That's a bug in frame_setlineno(), IMO. It's failing to detect an invalid jump because the lnotab generated by the new compiler is slightly different (DUP_TOP opcode corresponds to a different line).
I'm not sure what to make of the 'genexps' failure. Is it just a harmless output difference? I didn't see you mention that in your message.
It's a bug in the traceback.py module, IMO. See bug 1326077. Neil
Jeremy Hylton wrote:
Some of the finer points of generating the line number table (lnotab) are wrong. There is some very delicate code to support single stepping with the debugger.

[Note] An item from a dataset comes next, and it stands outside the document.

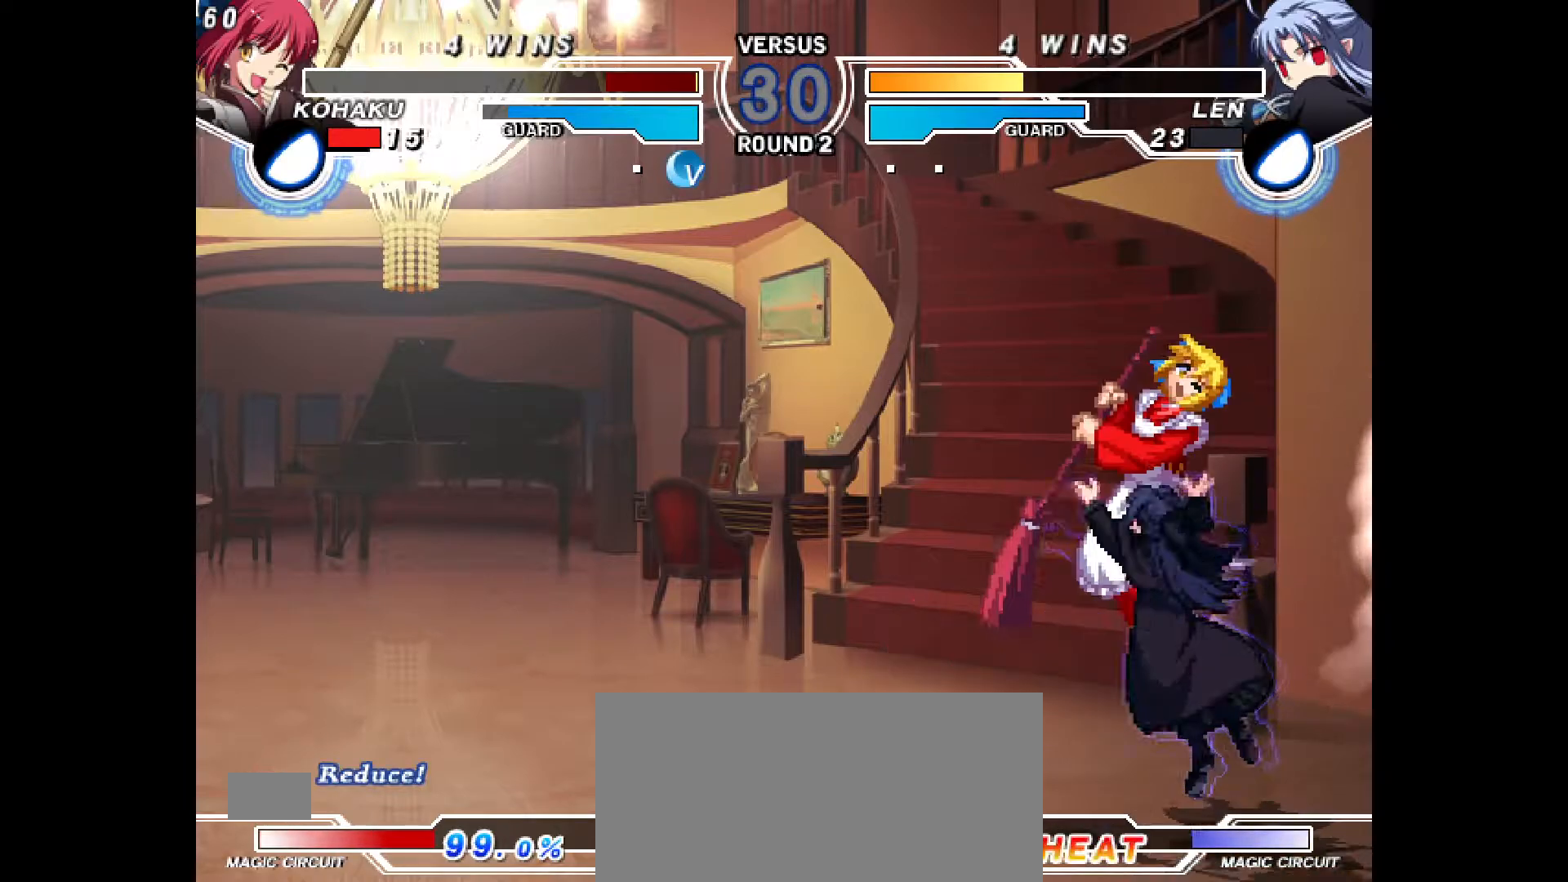
{"buttons": [], "events": [[33, "DPAD_RIGHT", "up"], [117, "CIRCLE", "down"], [117, "CROSS", "down"], [117, "DPAD_LEFT", "down"], [400, "CIRCLE", "up"], [400, "CROSS", "up"], [467, "DPAD_LEFT", "up"]]}
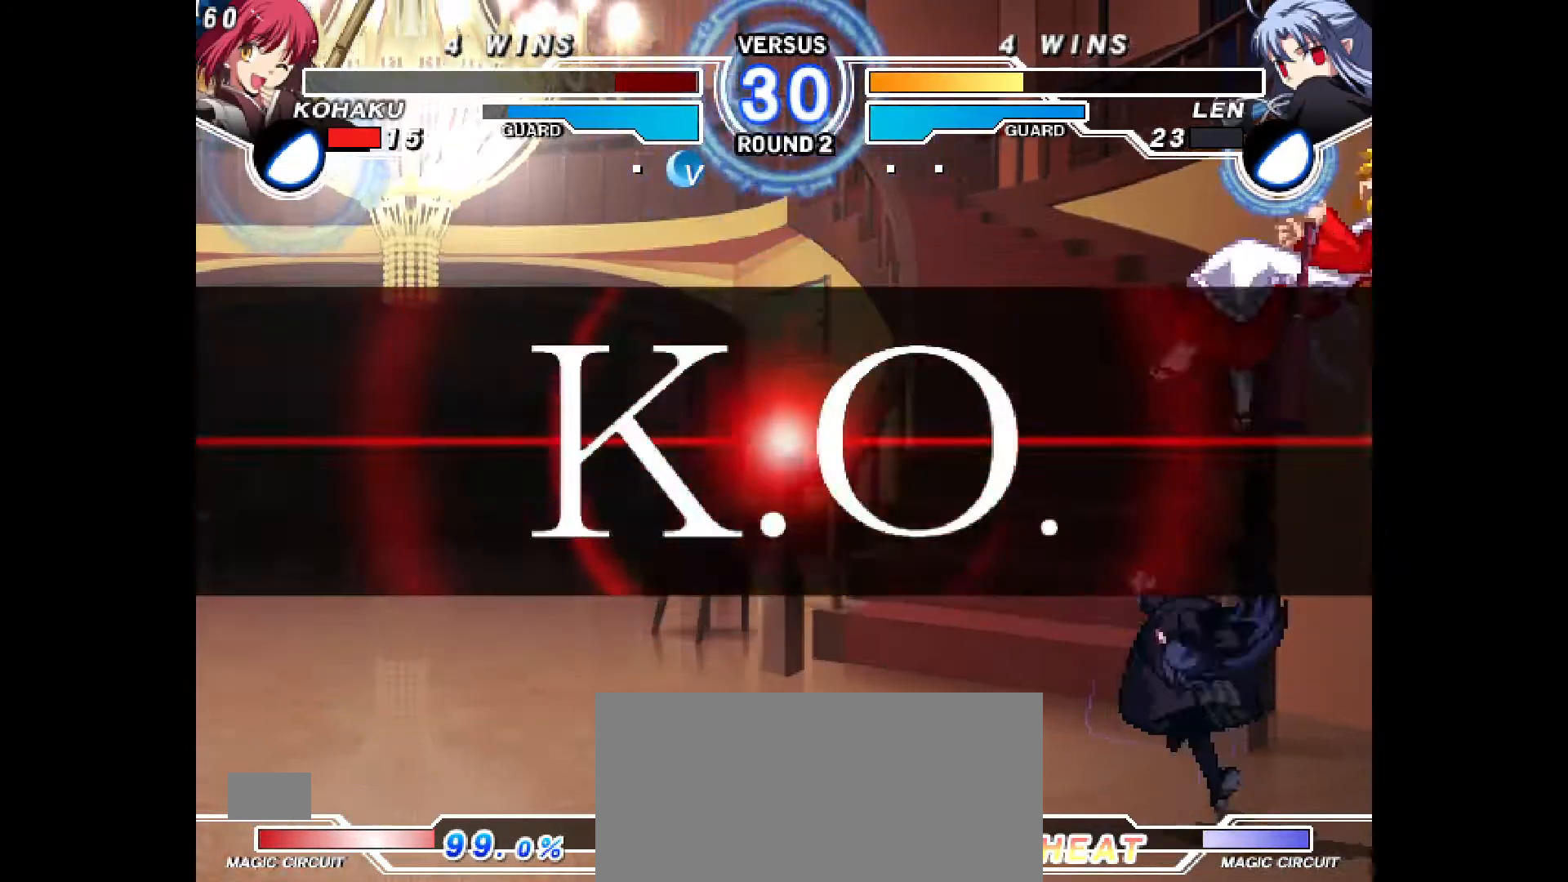
{"buttons": [], "events": []}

With disk and memory sizes being what they are nowadays, is it still worth making heroic efforts to compress the lnotab table? How about getting rid of all the delicate code and replacing it with something much simpler? -- Greg Ewing, Computer Science Dept, +--------------------------------------+ University of Canterbury, | A citizen of NewZealandCorp, a | Christchurch, New Zealand | wholly-owned subsidiary of USA Inc. | greg.ewing@canterbury.ac.nz +--------------------------------------+
At 01:43 PM 10/14/2005 +1300, Greg Ewing wrote:
Jeremy Hylton wrote:
Some of the finer points of generating the line number table (lnotab) are wrong. There is some very delicate code to support single stepping with the debugger.
With disk and memory sizes being what they are nowadays, is it still worth making heroic efforts to compress the lnotab table? How about getting rid of all the delicate code and replacing it with something much simpler?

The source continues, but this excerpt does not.